Political Spending and its Apparent Consequences

July 28, 2014
posted by Bob Bauer

The New York Times this morning reports on political spending in this election cycle, but it also wishes to explain to readers the meaning of all these dollars. So the article this morning about the money going into Senate and House races links the cash to “consequences [that] are already becoming apparent”: candidate loss of control over their messaging and a sharply negative tone. The grounds for these conclusions are not drawn from the the numbers.  They are added on.

Note that a contradiction is now entering into the discussion of Super PACs and outside independent activity.  One of two things can be true but not both: either the “shadow parties” or candidate-affiliated organizations are synchronizing their messages with the candidates’, or they are operating independently and crowding out the candidate’s communications.
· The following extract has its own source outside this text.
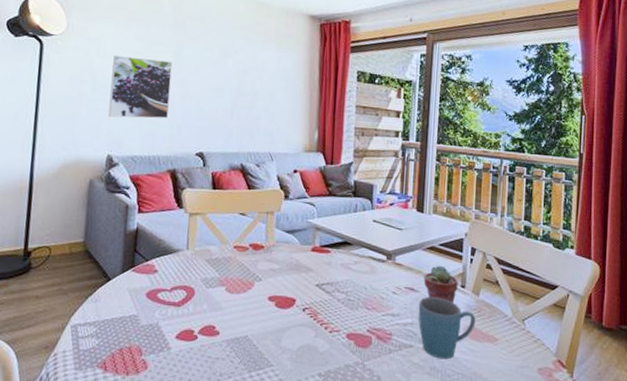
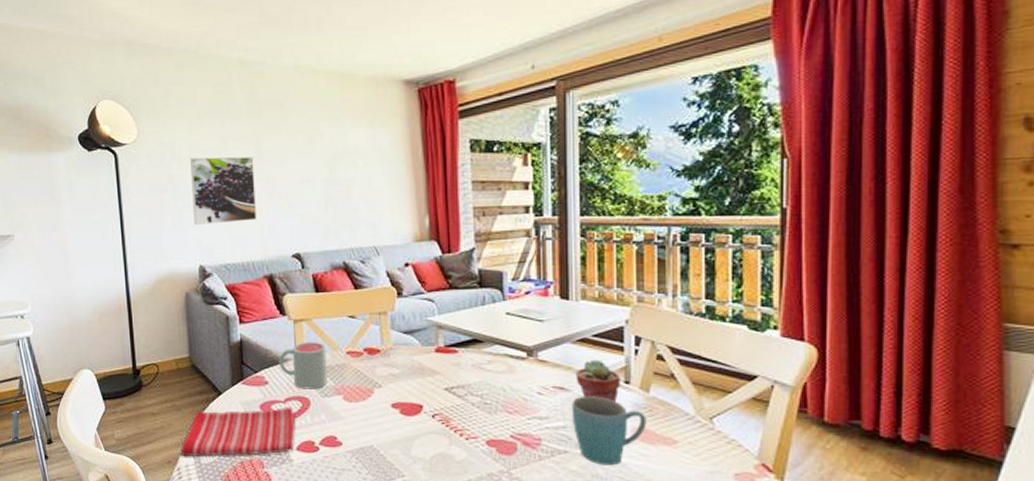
dish towel: none [60,295,180,343] -> present [181,406,296,457]
mug: none [170,234,216,280] -> present [279,342,327,389]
The Times puts both explanations into its story.  We have both loss of control and “laserlike” precision and consistency in candidate and outside group advertising aimed at the opposition.

On the topic of negativity, the Times assumes that the harshness of tone can be attributed to developments in campaign finance.  There is just as good if not better reason to consider the effect of historically low approvals of Congress, a polarized electorate, high levels of voter dissatisfaction, the effectiveness of negative advertising, and perhaps other factors.  Money amplifies the negative message, one could agree: it is not the cause of it.  Candidates may be pleased to let independent groups  share the task of negative messaging, but they pitch in.  It is well understood by now that “stand by your ad” and other measures to rein in candidate “attack” politics have had little effect.

And then there is the effect in the aggregate of all this spending.  Here again, the story this morning raises the question of which of two alternatives the Times holds to be true.  All these ads are described in the article as having a momentous in impact on races, but also as a poor return on investment, as voters pay less attention to the flood of broadcast material.  Are the voters turned off by the ads, rejecting engagement with the elections, or just “tuning out” this high-volume, negative noise?

There are, of course, “consequences” to the strange shape and operation of the campaign finance rules.  The Times story presents the ones believed to be “apparent,” but not persuasively.